Я не знаю, стоит ли мне пить, если она не пьет. Я заказываю бокал кавы, а Дейзи просит официанта принести целую бутылку.
Мы принимаемся за виртуозное искусство – изучение меню, прежде чем приступить к разговору. Я заказываю сыр манчего с медом и традиционные барселонские острые тефтели с соусом алиоли. Она заказывает чоризо в белом вине, креветки с чесноком, чили и оливковым маслом, мидии в домашнем соусе маринара – и на этом я сбиваюсь со счета, пока она перечисляет другие блюда из меню.
Мы болтаем о том о сем, вспоминаем популярных людей из школы, обсуждаем, с кем мы еще общаемся, кого видели и о ком слышали, кто чем занимается, – обычная дребедень. Не умолкаем ни на секунду, даже не знаю, зачем я переживала.
– Ну хватит о других, Веснушка, – говорит она, – расскажи о себе. Когда ты переехала в Дублин?
– Пять месяцев назад, – говорю я. – Просто захотелось перемен. Я парковочный инспектор в окружном совете Фингела и очень люблю свою работу.
Этой частью своей жизни я горжусь. Я действительно люблю свою работу.
– Круто. Парковочный инспектор, – говорит она и вдруг окидывает меня взглядом, и мне до смерти любопытно, что она думает. – Разве ты не мечтала стать…

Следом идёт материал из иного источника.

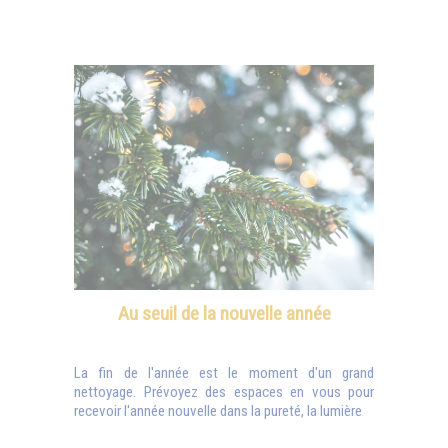
Au seuil de la nouvelle année
La fin de l'année est le moment d'un grand
nettoyage. Prévoyez des espaces en vous pour
recevoir l'année nouvelle dans la pureté, la lumière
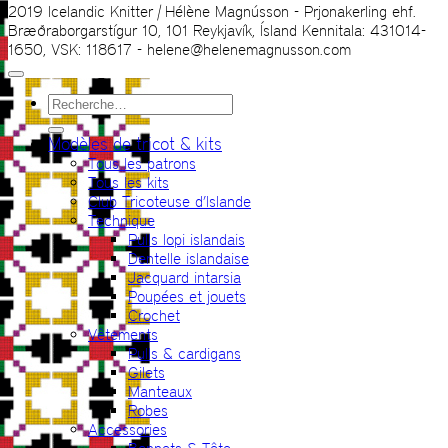
2019 Icelandic Knitter | Hélène Magnússon - Prjonakerling ehf.
Bræðraborgarstígur 10, 101 Reykjavík, Ísland Kennitala: 431014-
1650, VSK: 118617 - helene@helenemagnusson.com
Recherche
pour :
Modèles de tricot & kits
Tous les patrons
Tous les kits
Club Tricoteuse d’Islande
Technique
Pulls lopi islandais
Dentelle islandaise
Jacquard intarsia
Poupées et jouets
Crochet
Vêtements
Pulls & cardigans
Gilets
Manteaux
Robes
Accessories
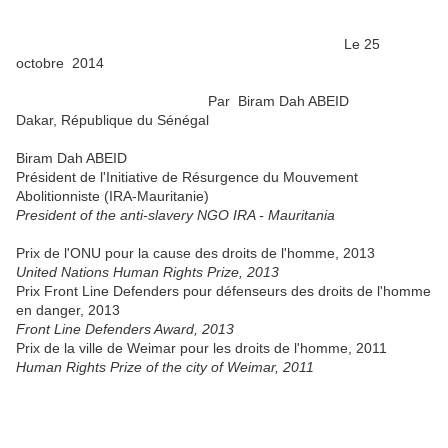
Le 25
octobre 2014
Par Biram Dah ABEID
Dakar, République du Sénégal
Biram Dah ABEID
Président de l'Initiative de Résurgence du Mouvement
Abolitionniste (IRA-Mauritanie)
President of the anti-slavery NGO IRA - Mauritania
Prix de l'ONU pour la cause des droits de l'homme, 2013
United Nations Human Rights Prize, 2013
Prix Front Line Defenders pour défenseurs des droits de l'homme
en danger, 2013
Front Line Defenders Award, 2013
Prix de la ville de Weimar pour les droits de l'homme, 2011
Human Rights Prize of the city of Weimar, 2011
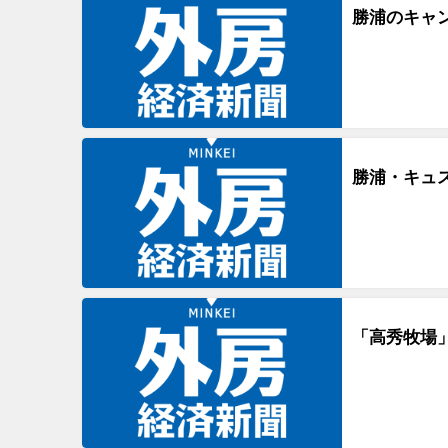
勝浦のキャ
勝浦・キュ
「高秀牧場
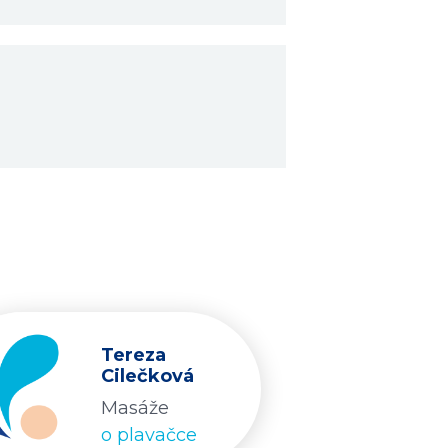
Tereza
Cilečková
Masáže
o plavačce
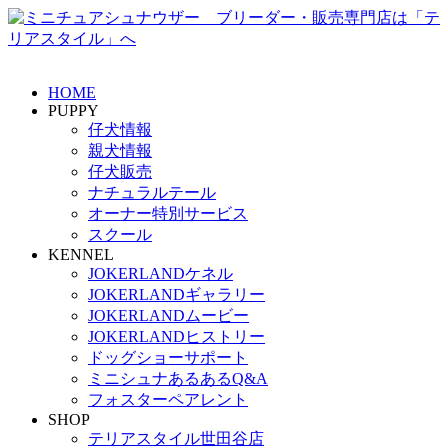
HOME
PUPPY
仔犬情報
親犬情報
仔犬販売
ナチュラルテール
オーナー特別サービス
スクール
KENNEL
JOKERLANDケネル
JOKERLANDギャラリー
JOKERLANDムービー
JOKERLANDヒストリー
ドッグショーサポート
ミニシュナあるあるQ&A
フォスターペアレント
SHOP
テリアスタイル世田谷店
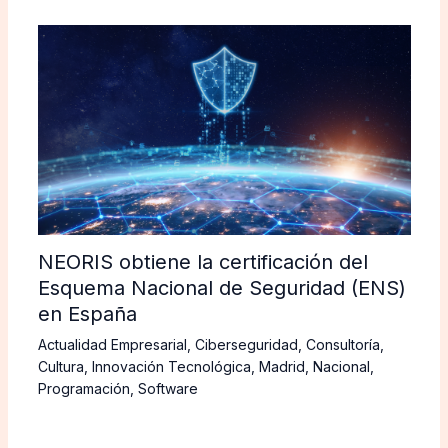
NEORIS obtiene la certificación del
Esquema Nacional de Seguridad (ENS)
en España
Actualidad Empresarial
,
Ciberseguridad
,
Consultoría
,
Cultura
,
Innovación Tecnológica
,
Madrid
,
Nacional
,
Programación
,
Software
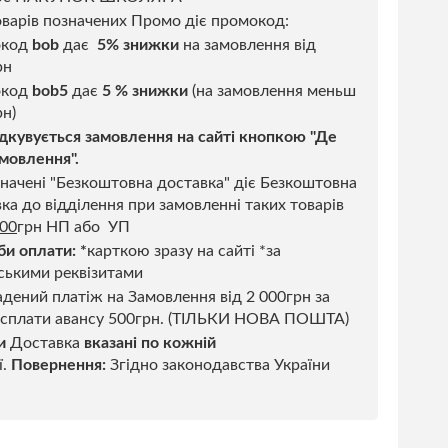
варів позначених Промо діє промокод:
окод
bob
дає
5% знижки
на замовлення від
рн
код
bob5
дає
5 % знижки
(на замовлення меньш
н)
дкувується замовлення на сайті кнопкою "Де
мовлення".
начені "Безкоштовна доставка" діє Безкоштовна
ка до відділення при замовленні таких товарів
500
грн НП або УП
би оплати:
*
карткою зразу на сайті *за
ськими реквізитами
дений платіж на Замовлення від 2 000грн за
 сплати авансу 500грн. (ТІЛЬКИ НОВА ПОШТА)
и
Доставка
вказані по кожній
ї.
Повернення:
Згідно законодавства України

– Детективом Веснушкой, да. – Мы смеемся. – А ты всегда мечтала о мире и равенстве на всей земле, – говорю я.
– Ну да. – Она кивает. – И, как оказалось, в реальной жизни для этого нужно заниматься строительством. Я работаю в «Брик бай Брик», международной правозащитной организации, которая строит и ремонтирует дома, школы, медицинские центры, санитарные помещения и общественные здания в развивающихся странах. Так что вместо мира и равенства я теперь делаю кирпичи, штукатурку и краску. – Она напрягает свой крошечный бицепс на руке. Даже не представляю ее в этом амплуа.
– Потрясающе! – говорю я с восхищением. – А я выписываю штрафы.
Она сама скромность, не стоит об этом, торопится закрыть тему.
– Какая же у тебя замечательная работа, – говорю я, и в моем голосе столько подхалимства, аж самой противно, но я искренне рада за нее. Она разъезжает по всему миру. Видит разные страны, помогает людям.
Лично мне это было бы неинтересно, но ведь в этом-то вся суть теории пяти человек – правда ведь? – что они должны как-то повлиять на тебя. За честность и реализм отвечает папа, он никогда не согласится на то, что ему не по душе, а Дейзи станет моим источником вдохновения, человеком, который будет снабжать меня мотивирующими мыслями и призывать к самосовершенствованию. Это уже происходит. Я, конечно, не собираюсь переезжать в развивающуюся страну и строить там школу, но хочется думать, что я возгорюсь желанием помогать обществу в борьбе с бедностью и природными катастрофами. Я могла бы стать таким человеком.
– Джорджи, – говорит она вдруг радостно.
Парень, который только что вошел, берет соседний стул, чмокает Дейзи в щечку и подсаживается к нам.
– Я с ними, – говорит он официанту с безупречным дублинским акцентом.
Она спрашивает, не хочет ли он взглянуть на меню, а он отвечает, нет, спасибо. Мне хватит и вина. Он берет бокал с соседнего стола, за которым никто не сидит, и ставит себе.
– Привет. – Он улыбается мне во весь рот, зубы белее белого. Кожа загорелая. Гладкая. Основательно увлажненная кремом. Блестящая. – Я Джордж. Друг Дейзи. – Он протягивает мне руку.
– Джорджи, это Веснушка. Веснушка, это Джорджи.
– Приятно познакомиться, – говорю я.
– Приятно познакомиться, – передразнивает он меня. Получается неудачная дублинская версия акцента графства Керри. В его интерпретации я похожа на Дарби О’Гилл. Он смеется и осушает свой бокал.
Он сразу мне не понравился. Видно, что засранец.
– Сделай фотку для Insta, – говорит она, сует ему свой телефон и встает рядом со мной. Она нагибается и прижимается своей головой к моей, я чувствую ее лоб на своем.
– Выше, – говорит она ему, он встает и наводит на нас камеру под каким-то неестественным углом, и мне приходится напрягать глаза и смотреть чуть ли не через веки. Чувствую себя нелепо, я не знаю, она широко улыбается или вообще не улыбается, я хочу посмотреть на нее и проверить, но не шевелюсь. Понятия не имею, что сейчас написано на моем лице, но думаю, если бы меня рисовали, скорее всего, изобразили бы растерянность.